◆ QUOTED PASSAGE
--------------------------------

Gethsemane
As my Mom and I sit vigil with my Dad, accompanying him on his death journey, I’ve found myself drawn to the Garden of Gethsemane. All four Gospels include narratives about Jesus’ time with his disciples in this garden, especially following Christ’s last supper with the disciples as he goes to pray prior to his arrest. I’ve often wondered about how the disciples could fall asleep when it was so evident that Jesus was in deep distress. Luke’s Gospel (NIV) provides the most vivid description: “And being in anguish, [Jesus] prayed more earnestly, and his sweat was like drops of blood falling to the ground (22:44).” But it is also Luke’s Gospel that most compassionately describes the disciples’ experience: “When [Jesus] rose from prayer and went back to the disciples, he found them asleep, exhausted from sorrow (22:45).”
The disciples were exhausted from sorrow—exhausted from sorrow. They were accompanying Jesus in his anguish. They may not yet have understood that he was on his journey toward death, but they could see his anguish and suffering and it caused them sorrow—enough sorrow to fall asleep from exhaustion. As a pastor I’ve sat for a while with many families over the years as they accompanied their beloved ones in their death journeys. I could see the toll of sorrow etched on their faces and reflected in their eyes. Most often the sorrow was not wholly about their loved one dying; most of those I accompanied trusted deeply in and found comfort in the hope we share through Christ’s resurrection. Rather it was sorrow and anguish over the suffering that is often a part of dying and the helplessness to change that or help or improve their loved one’s situation.

--------------------------------

◆ PROVIDED MATERIAL
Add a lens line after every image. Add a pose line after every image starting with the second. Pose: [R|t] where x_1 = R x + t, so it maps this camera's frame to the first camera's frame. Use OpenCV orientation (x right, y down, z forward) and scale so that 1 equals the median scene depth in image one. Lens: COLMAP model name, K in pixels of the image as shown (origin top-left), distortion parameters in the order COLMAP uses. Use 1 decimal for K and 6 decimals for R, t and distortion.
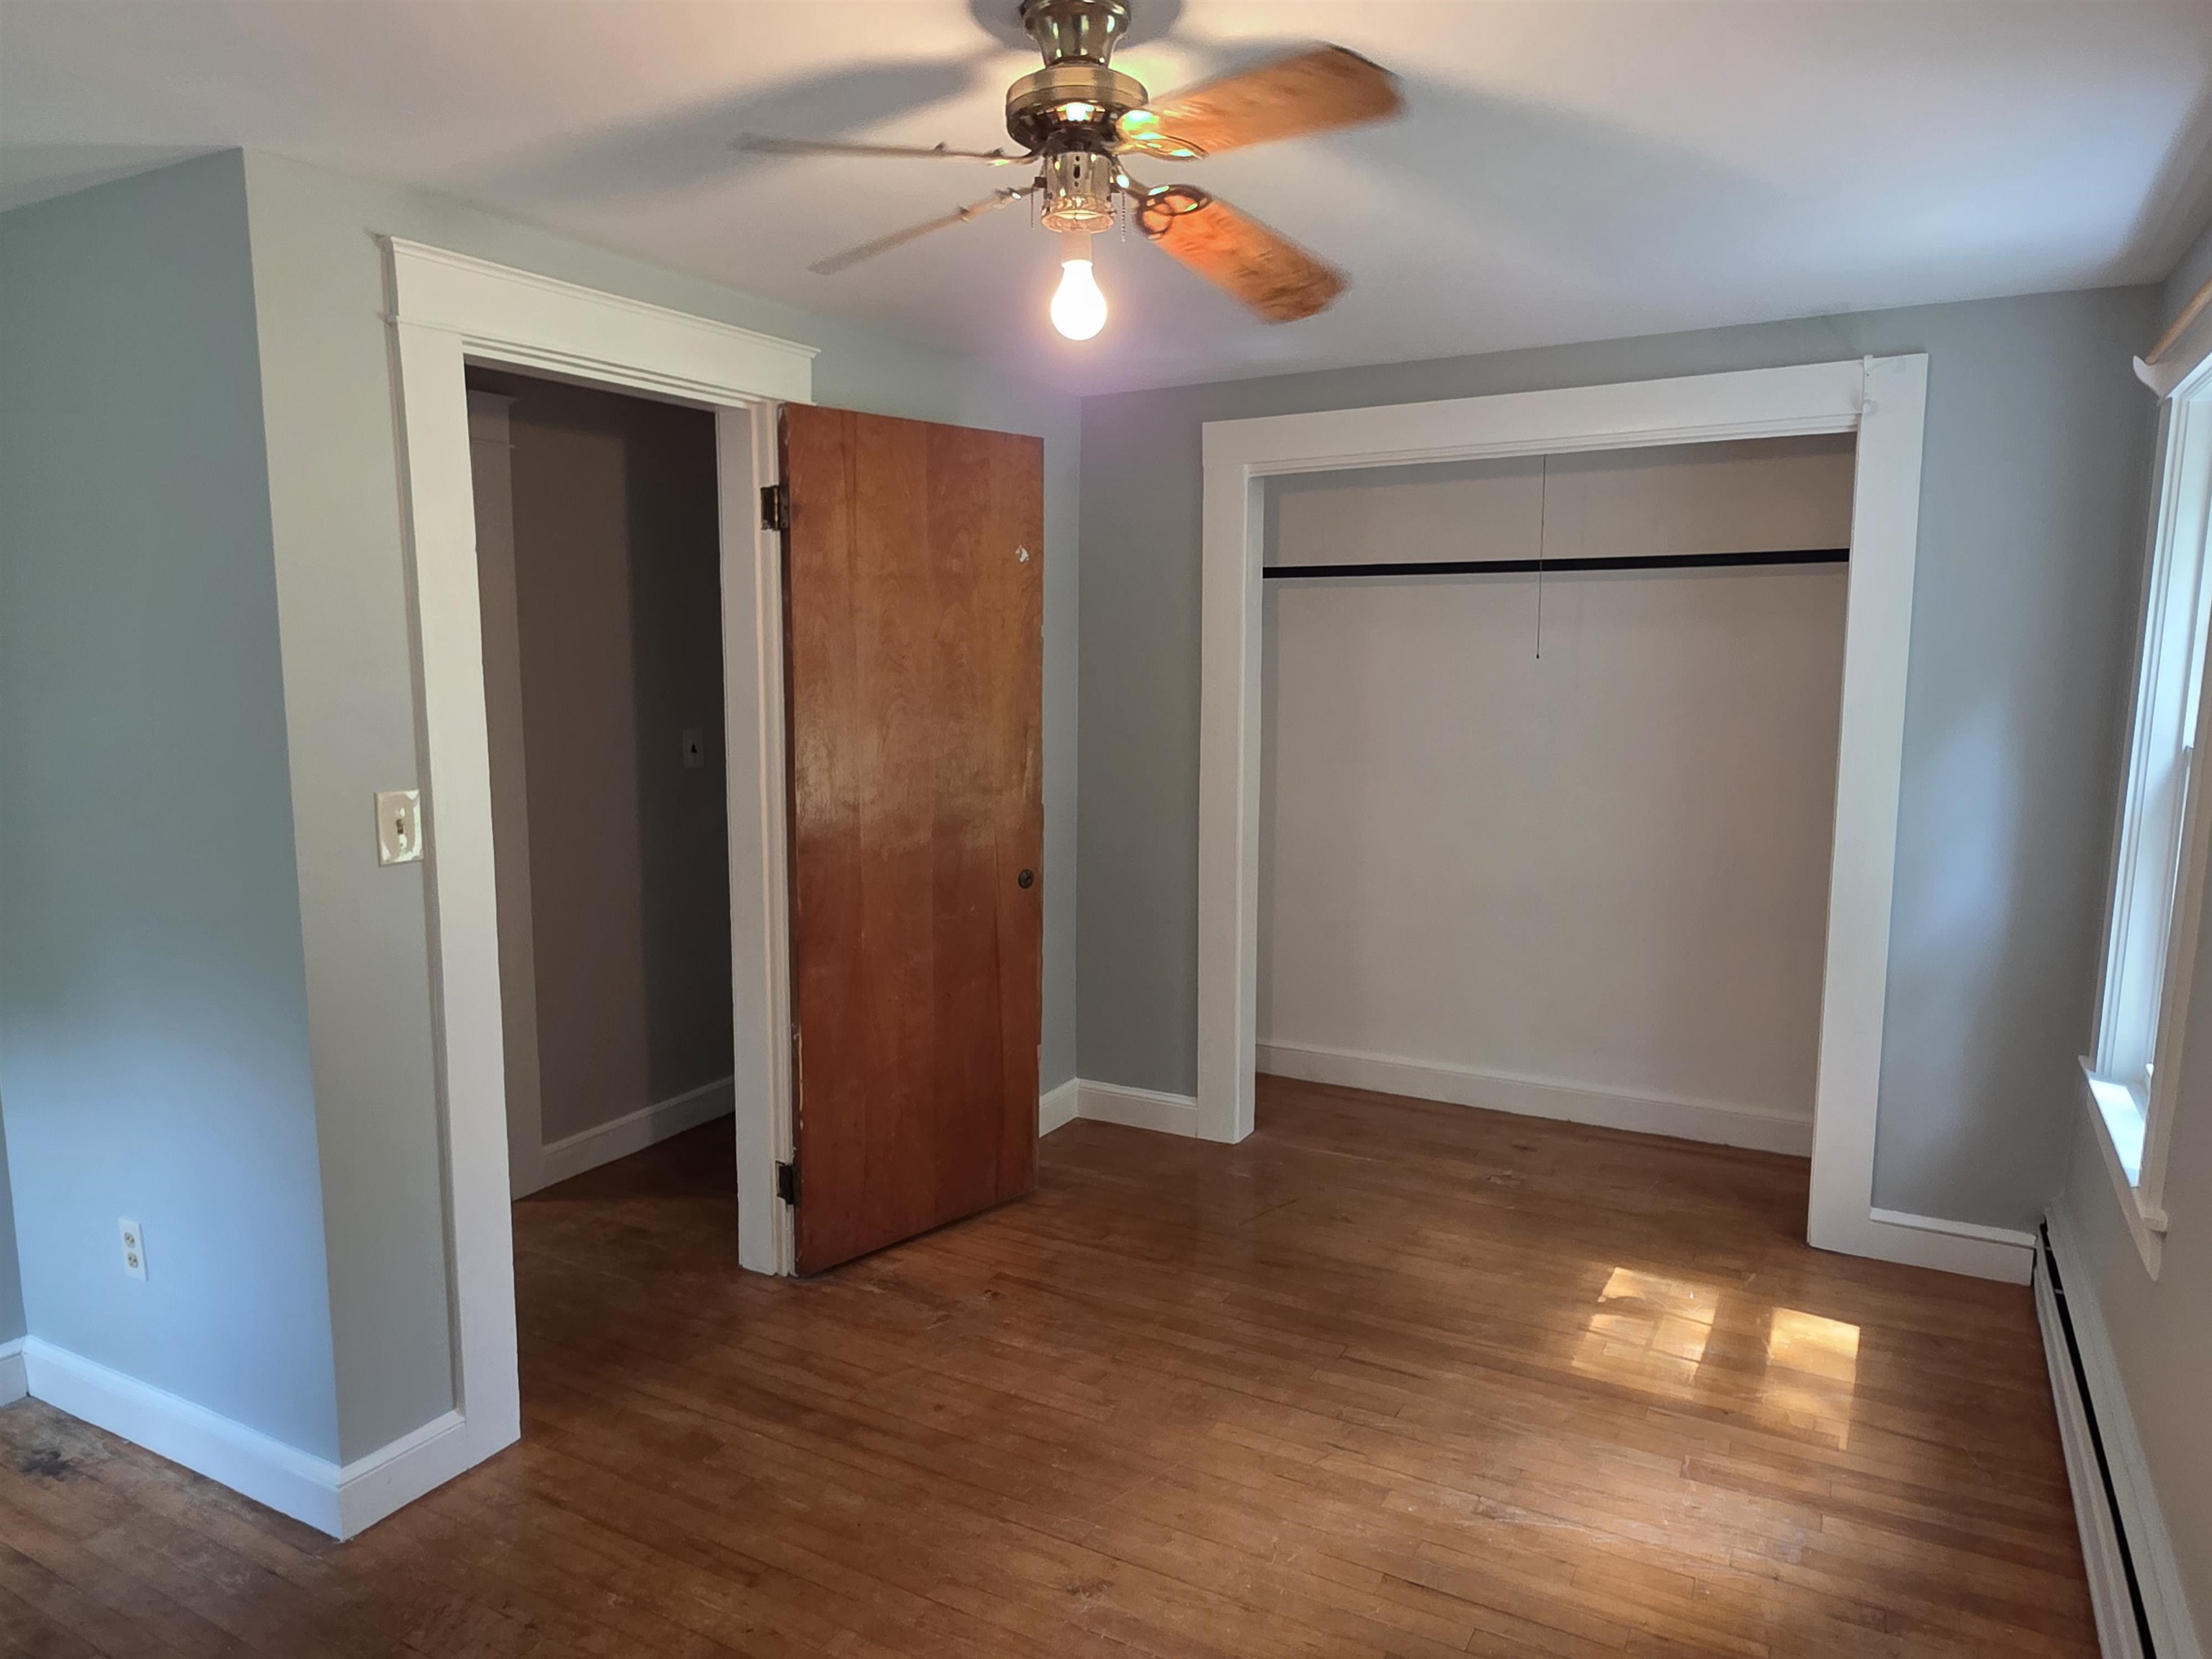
lens RADIAL K [[1397.4, 0, 1110.4], [0, 1397.4, 840.6], [0, 0, 1]] dist [0.004519, 0.001660]
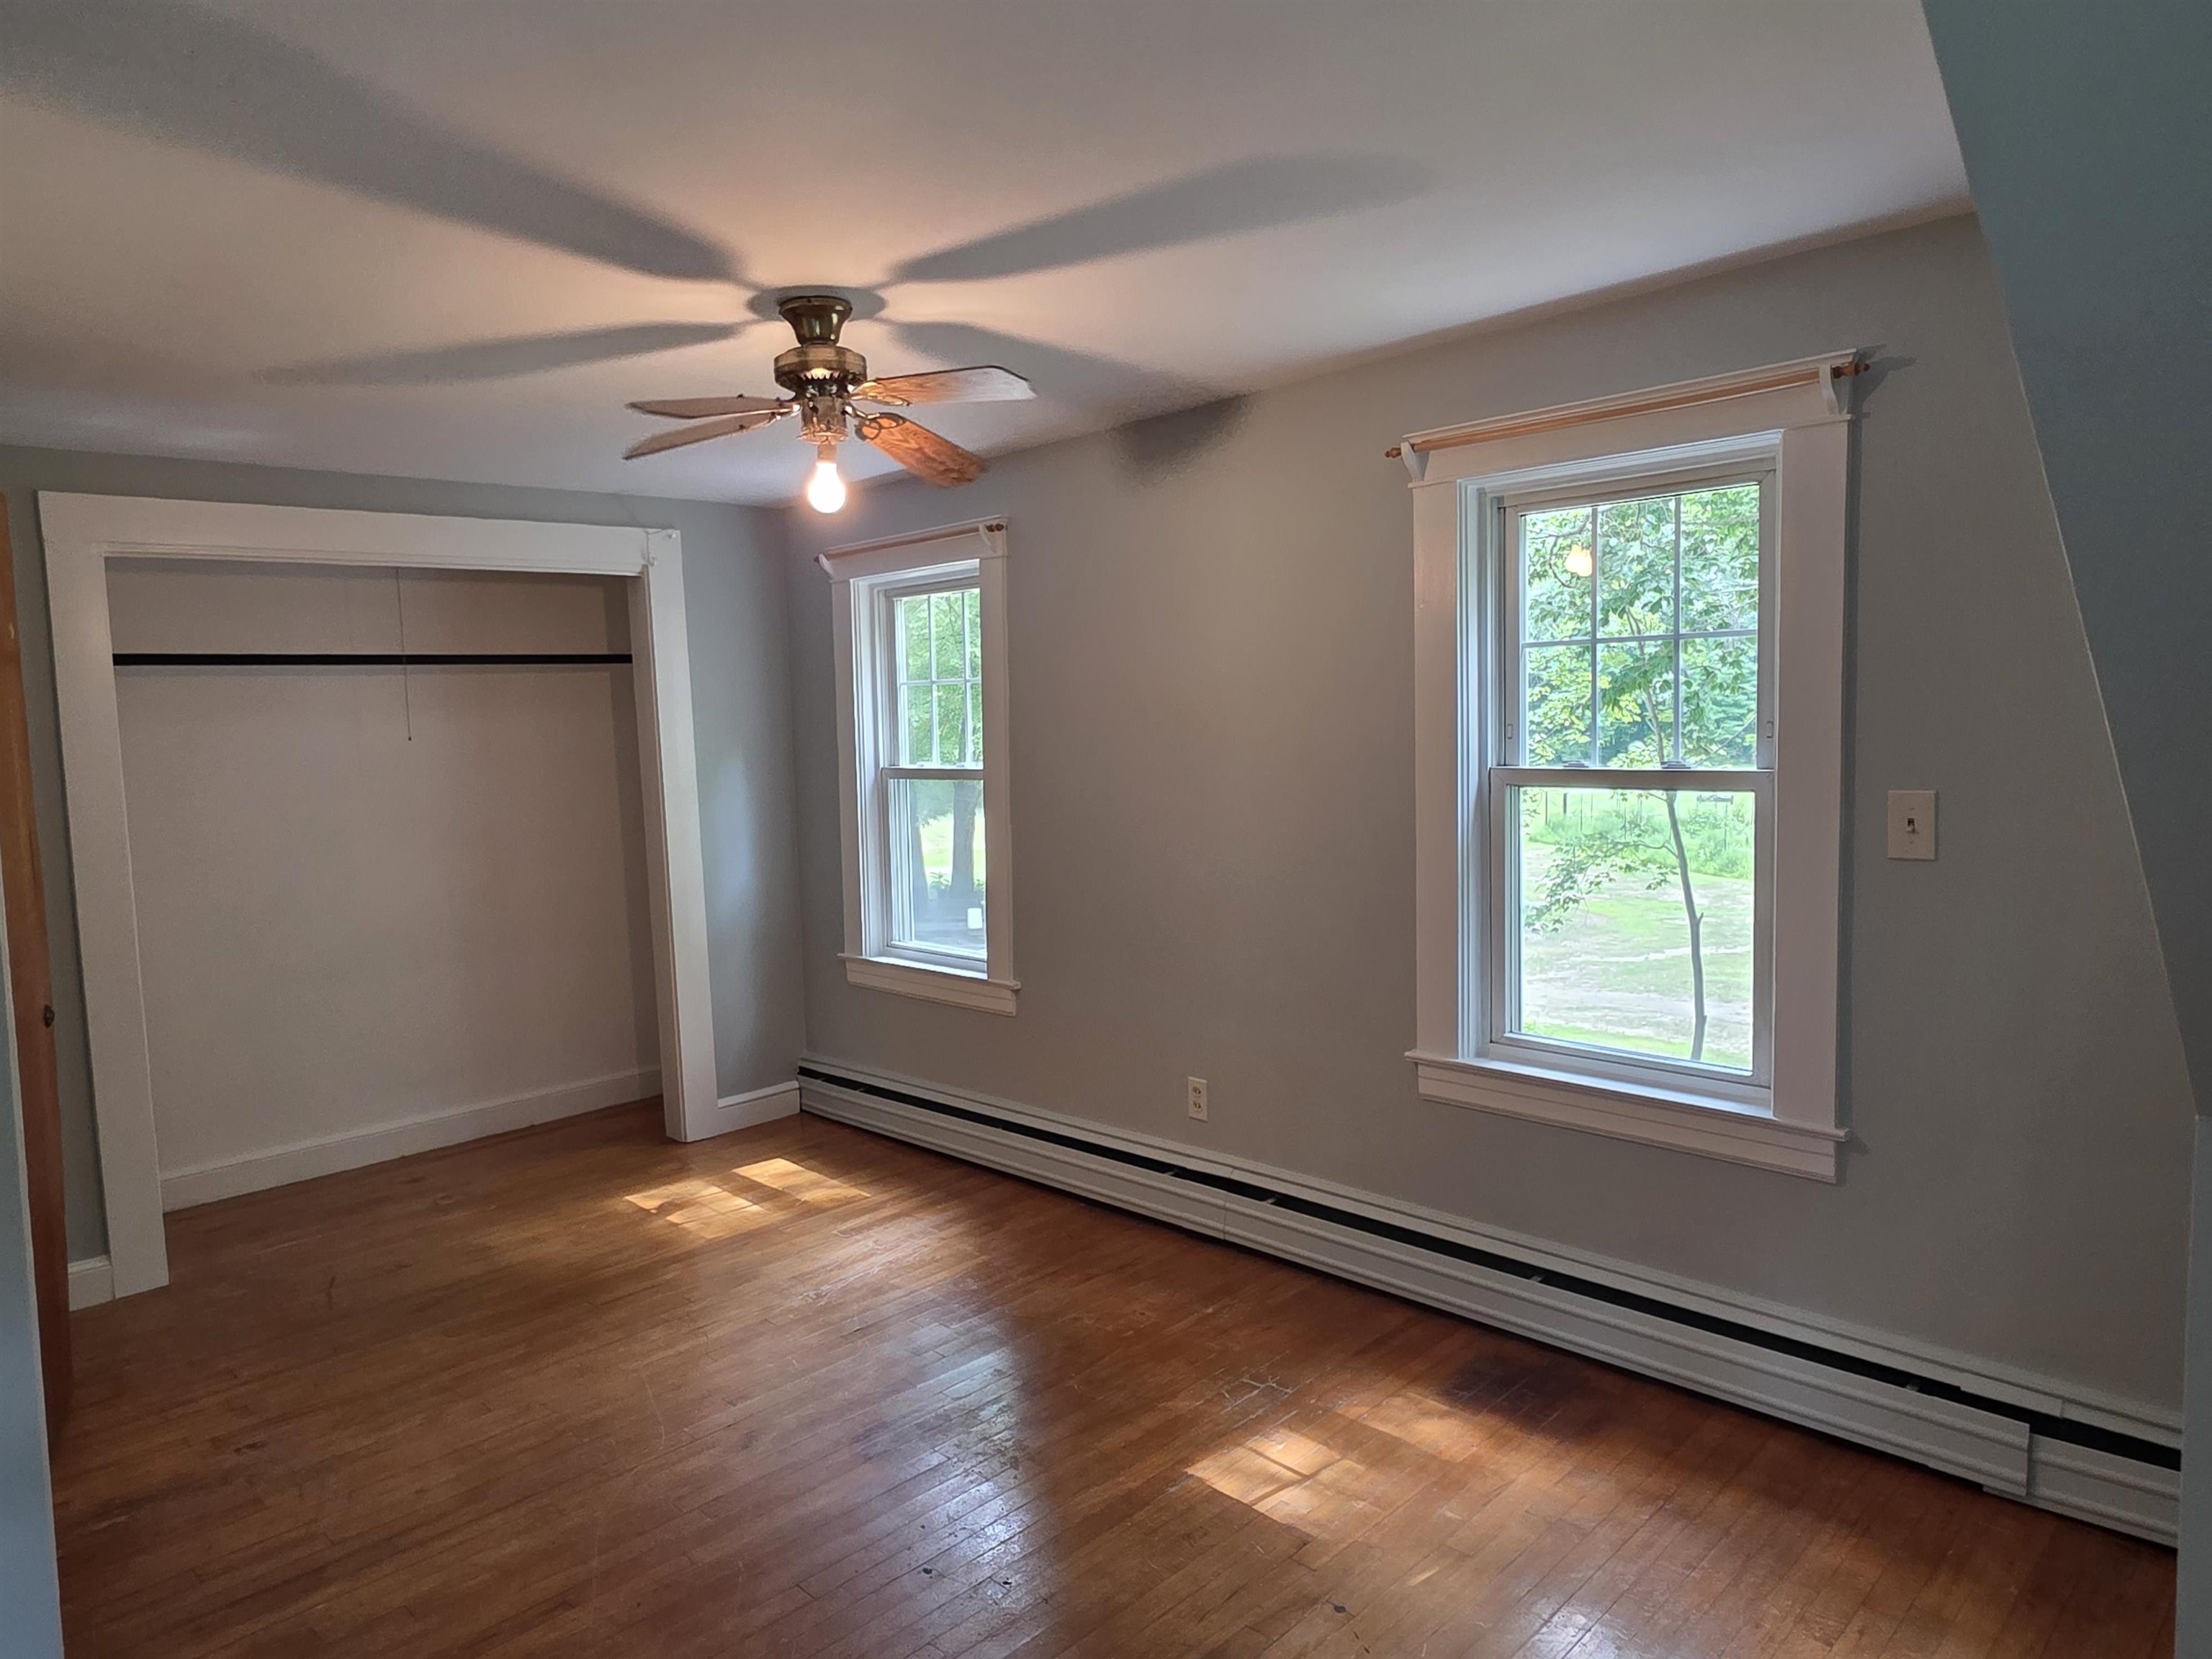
lens RADIAL K [[1397.4, 0, 1106.7], [0, 1397.4, 824.4], [0, 0, 1]] dist [0.004519, 0.001660]
pose [[0.276884, -0.088706, 0.956800, -0.764618], [0.165793, 0.985207, 0.043361, -0.019224], [-0.946493, 0.146624, 0.287495, 0.159048]]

--------------------------------

In the Gethsemane reflection, what state does Luke's Gospel say the disciples were in when Jesus returned from prayer?

◆ WRITTEN REPLY
They were asleep, exhausted from sorrow.